* _Document_:
## begin
- Born: Norwood J. Cheek Jr. North Carolina, U.S.
- Education: University of North Carolina Morehead High School
- Occupations: Director, producer, editor
- Years active: 1990–present
- Known for: 8mm film, music videos, Flicker Film Festival

= Norwood Cheek =

American music video director

Norwood J. Cheek, Jr., aka Norwood Cheek, is an American director, producer, and editor of film and television. He is known for his music videos and his work with Super 8 film.

== Background ==
Cheek is from Eden, North Carolina and graduated from Morehead High School. He says, “I was drawn to the magical beauty of Super 8 film and started making short Super 8s in high school and through college." He graduated from the University of North Carolina at Chapel Hill in 1990 with a degree in French.

After graduation, he continued living in Chapel Hill, playing music with the band Sex Police. Cheek said, “In 1991 I had a lot of black-and-white Super 8 film but didn't have an idea for a short. So I asked Superchunk if they wanted to do a music video—I was hooked ever since.” He began directing music videos for local bands and starting a film festival. In 1997, Cheek secured an agent and moved to Los Angeles, California to pursue opportunities in the film industry.

== Film ==
In the early 1990s, Cheek began filming music videos for local bands, many of who were on the Chapel Hill-based indie labels Mammoth Records and Merge Records. He says, "I was one of the few people in town who had a 16mm camera. Of course, I was really into approaching these bands and saying, 'Let me make your video for you.'" He also directed a documentary on the Chapel Hill music scene called Young Rock/Chapel Hill (VHS, Mammouth,1994). The film featured 17 bands, including Archers of Loaf, Dillon Fence, Five Eight, Flat Duo Jets, Southern Culture on the Skids, Superchunk, and The Veldt. Cheek said, "I set out to do videos for basically every band in Chapel Hill."

In 1997, Cheek relocated to Los Angeles and worked with national acts. He has directed more than 60 music videos for bands such as 12 Stones, AFI, Ben Folds Five, The Beths, The Donnas, Eels, Five-Eight, French Kicks, She & Him, Soul Coughing, Superchunk, Squirrel Nut Zippers, Toenut, and Tsunami. Cheek shot more than half of these music videos using Super 8.

Cheek's short films have played in festivals around the world. In 1995, his film I dreamed and bluebird (1996) premiered at the Cucalorus Film Festival in Wilmington, North Carolina. In 1997, it won Best Experimental Film at the Carolina Film and Video Festival. In 2011, Cucalorus had a retrospective of 20 years of Cheek's short films and videos.
## end
* _What is being asked_: In the Norwood Cheek article, what subject was his 1990 degree from the University of North Carolina at Chapel Hill in?

* _Record set_:
## begin
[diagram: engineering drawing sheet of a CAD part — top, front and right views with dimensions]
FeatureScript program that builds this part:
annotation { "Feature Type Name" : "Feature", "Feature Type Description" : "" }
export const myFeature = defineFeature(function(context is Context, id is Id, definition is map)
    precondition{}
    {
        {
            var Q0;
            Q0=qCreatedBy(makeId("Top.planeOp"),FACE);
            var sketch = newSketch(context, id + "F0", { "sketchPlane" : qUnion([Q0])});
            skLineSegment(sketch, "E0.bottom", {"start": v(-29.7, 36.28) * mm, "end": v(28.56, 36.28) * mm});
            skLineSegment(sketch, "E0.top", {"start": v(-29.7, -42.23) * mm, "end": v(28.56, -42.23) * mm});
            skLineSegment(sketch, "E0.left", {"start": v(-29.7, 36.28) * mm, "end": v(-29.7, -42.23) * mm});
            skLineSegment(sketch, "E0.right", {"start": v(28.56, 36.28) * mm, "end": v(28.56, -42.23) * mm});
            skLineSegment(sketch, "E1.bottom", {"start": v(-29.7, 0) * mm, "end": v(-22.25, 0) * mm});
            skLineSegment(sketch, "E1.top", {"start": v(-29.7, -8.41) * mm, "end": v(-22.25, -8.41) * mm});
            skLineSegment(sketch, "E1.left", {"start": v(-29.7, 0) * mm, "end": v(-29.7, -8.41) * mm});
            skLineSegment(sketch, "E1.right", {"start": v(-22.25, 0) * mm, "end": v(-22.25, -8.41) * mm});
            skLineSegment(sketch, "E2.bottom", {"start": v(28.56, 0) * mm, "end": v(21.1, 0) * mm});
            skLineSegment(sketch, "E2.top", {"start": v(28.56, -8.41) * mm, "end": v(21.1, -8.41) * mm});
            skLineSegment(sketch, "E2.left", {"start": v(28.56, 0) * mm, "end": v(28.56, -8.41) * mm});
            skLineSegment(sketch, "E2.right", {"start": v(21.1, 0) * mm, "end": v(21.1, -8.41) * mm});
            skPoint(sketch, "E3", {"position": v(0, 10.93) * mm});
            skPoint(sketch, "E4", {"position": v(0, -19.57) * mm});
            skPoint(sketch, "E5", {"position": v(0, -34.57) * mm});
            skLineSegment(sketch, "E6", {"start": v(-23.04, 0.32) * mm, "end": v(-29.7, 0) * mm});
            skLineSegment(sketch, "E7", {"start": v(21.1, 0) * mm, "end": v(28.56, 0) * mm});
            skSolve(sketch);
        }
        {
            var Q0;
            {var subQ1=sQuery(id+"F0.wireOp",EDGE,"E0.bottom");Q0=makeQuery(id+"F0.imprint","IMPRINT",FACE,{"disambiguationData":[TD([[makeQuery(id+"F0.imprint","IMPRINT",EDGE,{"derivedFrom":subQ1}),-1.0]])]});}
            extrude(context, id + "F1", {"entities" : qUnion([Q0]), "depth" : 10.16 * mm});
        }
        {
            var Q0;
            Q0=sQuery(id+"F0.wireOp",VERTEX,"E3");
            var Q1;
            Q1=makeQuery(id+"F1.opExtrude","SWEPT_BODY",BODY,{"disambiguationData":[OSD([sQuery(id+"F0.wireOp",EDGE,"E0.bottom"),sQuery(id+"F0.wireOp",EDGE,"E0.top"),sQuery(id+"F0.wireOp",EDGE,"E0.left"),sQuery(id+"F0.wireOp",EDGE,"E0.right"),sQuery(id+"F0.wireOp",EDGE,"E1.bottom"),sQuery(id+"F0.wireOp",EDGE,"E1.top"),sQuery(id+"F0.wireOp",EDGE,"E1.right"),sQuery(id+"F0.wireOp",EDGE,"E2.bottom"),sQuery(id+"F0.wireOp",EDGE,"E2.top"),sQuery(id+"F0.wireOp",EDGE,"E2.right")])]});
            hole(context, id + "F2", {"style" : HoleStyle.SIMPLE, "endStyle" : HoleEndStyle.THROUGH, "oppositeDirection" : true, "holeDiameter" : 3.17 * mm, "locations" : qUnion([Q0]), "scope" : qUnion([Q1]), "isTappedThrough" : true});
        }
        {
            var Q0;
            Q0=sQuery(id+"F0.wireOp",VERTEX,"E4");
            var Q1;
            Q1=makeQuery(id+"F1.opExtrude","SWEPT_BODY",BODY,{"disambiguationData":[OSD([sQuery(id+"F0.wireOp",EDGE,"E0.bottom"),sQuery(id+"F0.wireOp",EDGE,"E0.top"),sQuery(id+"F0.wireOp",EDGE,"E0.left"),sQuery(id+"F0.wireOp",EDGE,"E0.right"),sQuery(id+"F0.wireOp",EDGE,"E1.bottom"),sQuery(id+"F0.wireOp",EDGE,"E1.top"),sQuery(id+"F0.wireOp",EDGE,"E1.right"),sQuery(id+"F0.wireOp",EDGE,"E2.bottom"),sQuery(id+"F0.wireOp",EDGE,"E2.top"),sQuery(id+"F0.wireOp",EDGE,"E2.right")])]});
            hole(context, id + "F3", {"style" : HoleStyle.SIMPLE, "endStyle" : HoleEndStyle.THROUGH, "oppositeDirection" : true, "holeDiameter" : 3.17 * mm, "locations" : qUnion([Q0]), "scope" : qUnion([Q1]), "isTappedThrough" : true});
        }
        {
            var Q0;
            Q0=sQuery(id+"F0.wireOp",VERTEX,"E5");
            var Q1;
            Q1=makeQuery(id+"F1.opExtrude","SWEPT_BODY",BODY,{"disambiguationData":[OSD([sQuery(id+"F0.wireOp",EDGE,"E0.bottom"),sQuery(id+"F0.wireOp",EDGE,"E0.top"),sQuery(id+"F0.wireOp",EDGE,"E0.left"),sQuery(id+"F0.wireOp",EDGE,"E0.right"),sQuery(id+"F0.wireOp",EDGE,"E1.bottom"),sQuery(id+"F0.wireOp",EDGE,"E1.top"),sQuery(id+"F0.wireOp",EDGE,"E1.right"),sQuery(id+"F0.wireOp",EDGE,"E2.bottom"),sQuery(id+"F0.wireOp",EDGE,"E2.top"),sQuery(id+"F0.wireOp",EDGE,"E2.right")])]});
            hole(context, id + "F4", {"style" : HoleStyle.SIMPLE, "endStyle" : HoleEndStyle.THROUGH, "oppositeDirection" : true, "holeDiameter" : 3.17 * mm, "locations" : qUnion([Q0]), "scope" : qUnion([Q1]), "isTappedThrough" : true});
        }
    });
## end
## begin
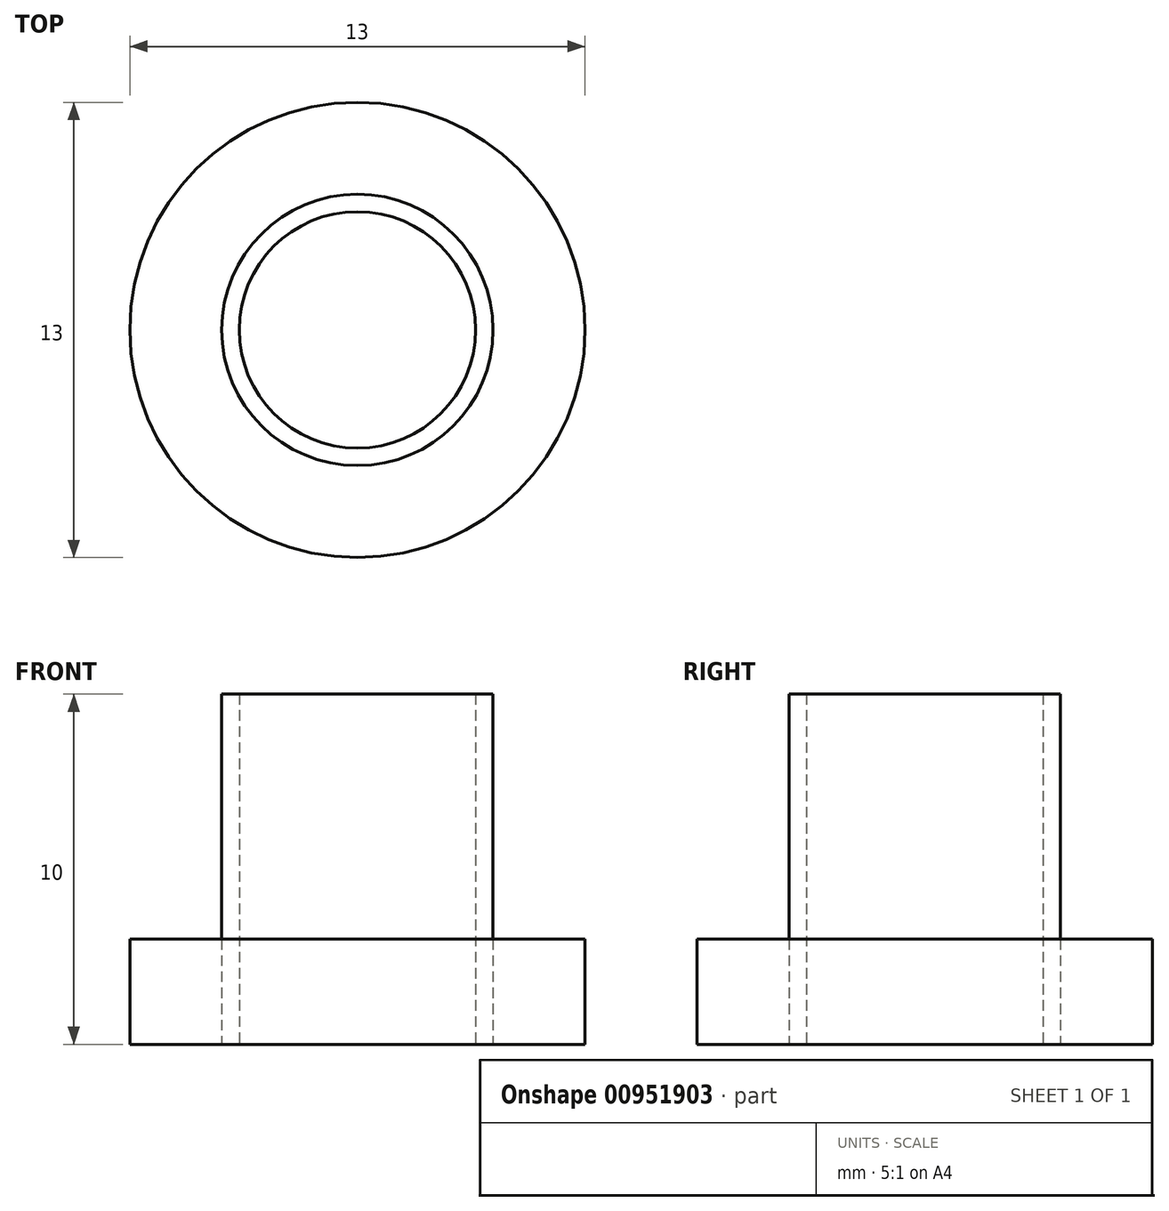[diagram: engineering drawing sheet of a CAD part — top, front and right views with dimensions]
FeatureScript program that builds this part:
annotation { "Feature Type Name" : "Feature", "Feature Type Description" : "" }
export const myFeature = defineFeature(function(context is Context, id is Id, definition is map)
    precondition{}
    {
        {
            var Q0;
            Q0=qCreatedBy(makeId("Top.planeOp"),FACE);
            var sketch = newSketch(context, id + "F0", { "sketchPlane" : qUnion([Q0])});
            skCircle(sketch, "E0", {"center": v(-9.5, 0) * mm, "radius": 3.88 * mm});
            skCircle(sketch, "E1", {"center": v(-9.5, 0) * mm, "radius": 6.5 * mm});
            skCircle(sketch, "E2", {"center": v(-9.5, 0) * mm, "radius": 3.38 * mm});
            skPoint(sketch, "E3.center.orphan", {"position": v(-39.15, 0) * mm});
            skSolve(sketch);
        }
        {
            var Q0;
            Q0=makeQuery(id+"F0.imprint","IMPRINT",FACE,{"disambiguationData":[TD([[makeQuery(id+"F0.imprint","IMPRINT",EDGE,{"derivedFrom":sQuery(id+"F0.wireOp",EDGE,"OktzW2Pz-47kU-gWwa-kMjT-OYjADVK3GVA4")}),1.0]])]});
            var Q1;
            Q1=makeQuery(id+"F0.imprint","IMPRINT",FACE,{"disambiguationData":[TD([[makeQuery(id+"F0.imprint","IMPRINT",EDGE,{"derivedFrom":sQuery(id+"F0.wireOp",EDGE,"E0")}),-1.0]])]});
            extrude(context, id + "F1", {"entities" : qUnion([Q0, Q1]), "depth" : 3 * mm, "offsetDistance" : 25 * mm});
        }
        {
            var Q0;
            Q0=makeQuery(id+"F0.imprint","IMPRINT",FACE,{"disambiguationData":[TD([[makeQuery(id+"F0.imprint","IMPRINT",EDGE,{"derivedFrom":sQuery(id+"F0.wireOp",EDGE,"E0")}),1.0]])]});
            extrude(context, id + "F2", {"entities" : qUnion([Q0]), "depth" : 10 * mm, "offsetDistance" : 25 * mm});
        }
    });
## end
* _Written response_: French.